The objective is to view data with and without jumps or outliers.
The dashboard shall let the user can select the X-axis is the days/SOH/Mileage, Y-axis is the discharge.
filters : date range, vin, mileage range, soh range, filter to include or exclude outliers or jumps
Additionally we need a threshold parameter for discharge. Based on the value we enter in the threshold parameter, we only see vehicles that are above this threshold. The vehicle numbers must be outputed as list.
Challenge :
Can anyone help me how to provide that filter to remove or have outliers after the box plot is constructed for the multiple metric axis??
@Vaishnavi Kilambi You have two different questions 1) filter out outliers and 2)filter based on threshold.
Tableau uses 1.5 times the IQR as the definition of an outlier, so you need a calculation that identifies points outside that limit. First, start with identifying the two values that define the IQR: the 1st and 3rd Quartiles. Because, every metric axis values needs its own range, the calculations are FIXED on [Metric Axis].
//C_1Q (LOD)
{ FIXED [METRIC AXIS]:PERCENTILE([Discharge],0.25)}
//C_3Q (LOD)
{ FIXED [METRIC AXIS]:PERCENTILE([Discharge],0.75)}
Next calculate the whisker length, which demarcates outliers
//C_WhiskerLength (LOD)
([C_3Q (LOD)]-[C_1Q (LOD)])*1.5
Finally, create a Boolean calculation to identify outliers (where TRUE is an outlier)
//C_Outlier (LOD)
[Discharge]<=([C_1Q (LOD)]-[C_WhiskerLength (LOD)])
OR
[Discharge]>=([C_3Q (LOD)]+[C_WhiskerLength (LOD)])

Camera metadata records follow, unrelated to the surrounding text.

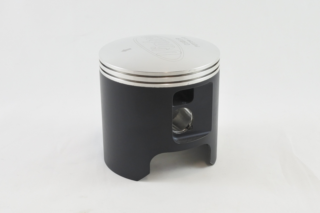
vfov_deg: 31.2
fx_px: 382
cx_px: 160
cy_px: 106
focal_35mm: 43
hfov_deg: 45.4
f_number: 4.5
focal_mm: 16.1
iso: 450
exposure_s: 1/125
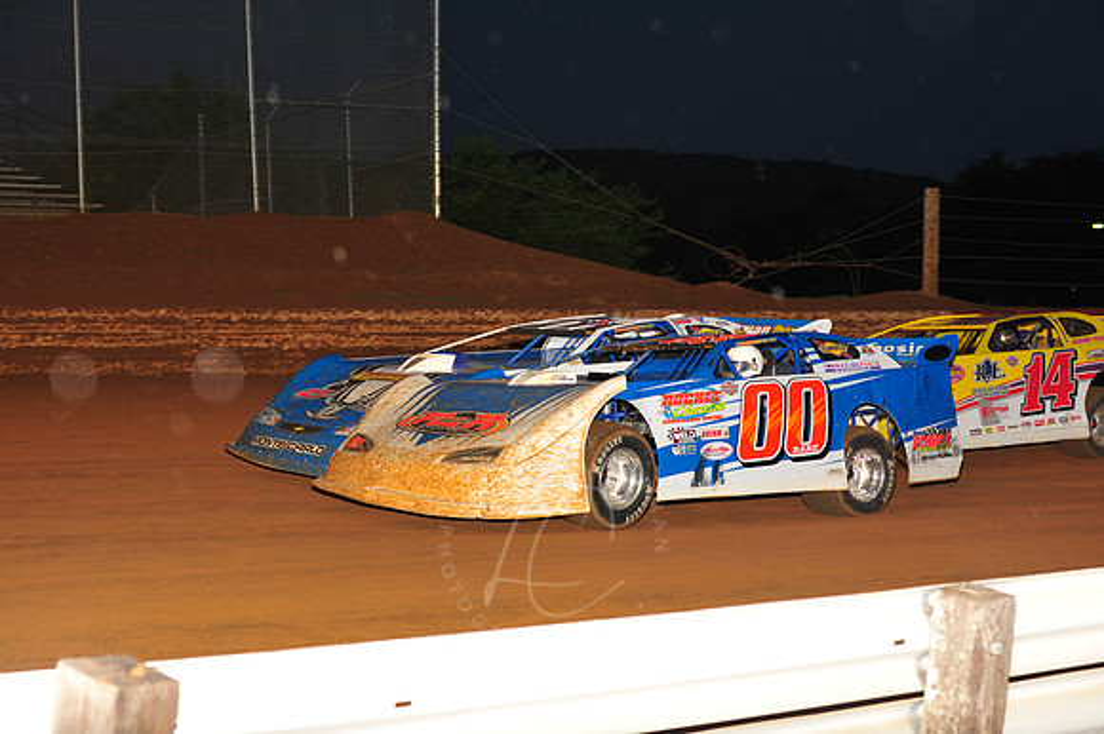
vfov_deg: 17.0
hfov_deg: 25.4
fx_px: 2452
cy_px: 367
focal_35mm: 80
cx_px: 552
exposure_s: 1/320
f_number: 6.3
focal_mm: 80
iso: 800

You can use this calculation to both color outliers when included and to filter out outliers.
Because you are using a FIXED LoD in the calculation, any filters will need to be placed in Context if you want the filter to affect the outlier calculation.
You must also make a change to the boxplot worksheet. By default, the worksheet is set to aggregate. This will result in the wrong values in the box plot because it does not weigh the [Discharge] based on how many records have that value. For example, 10061 has eleven records and 10029 has one record, but they would both be given weight of one. You need to go to Analysis on the menu and uncheck 'Aggregate Measures'.

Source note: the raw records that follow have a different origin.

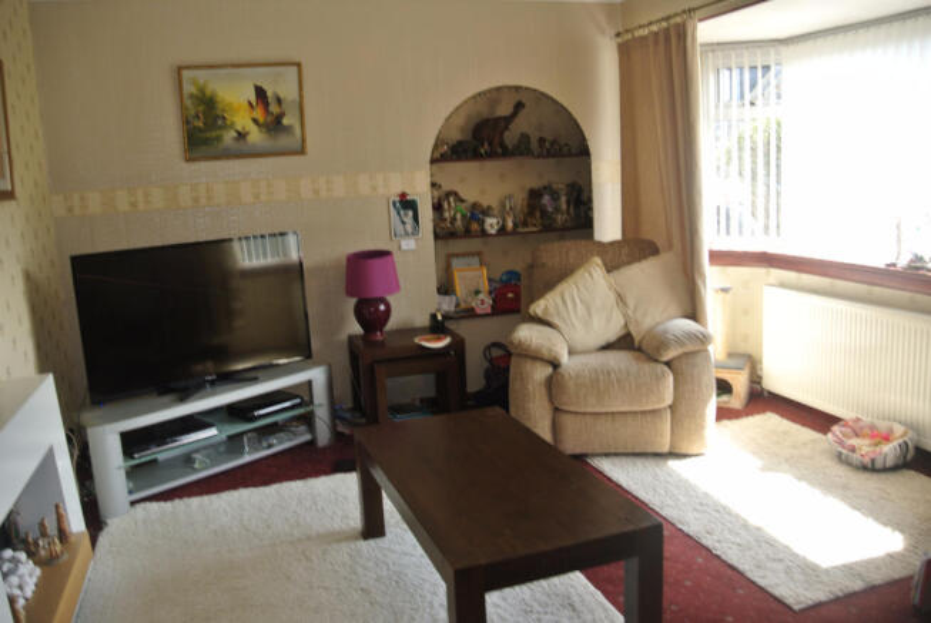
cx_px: 466
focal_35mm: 29
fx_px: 751
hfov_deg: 63.6
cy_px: 312
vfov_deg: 45.1
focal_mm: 11
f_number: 4
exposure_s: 1/60
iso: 100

You can see the difference on the two worksheets named 'Aggregated Table' and 'Disaggregated Table'. On the 'Aggregated table' the quartiles values calculated with a table calculation (which Tableau uses for the boxplot) has different values than the LOD calculation. On the 'Disaggregated table', the values are the same.
For the Threshold question, you didn't provide enough information to know exactly how you wanted to applied, but in general you would create a parameter (I used ALL values, but you could create a list or range to limit the possible values). Then create a filter to be above that value
//F_Threshold
SUM([Discharge])>=[P_Threshold]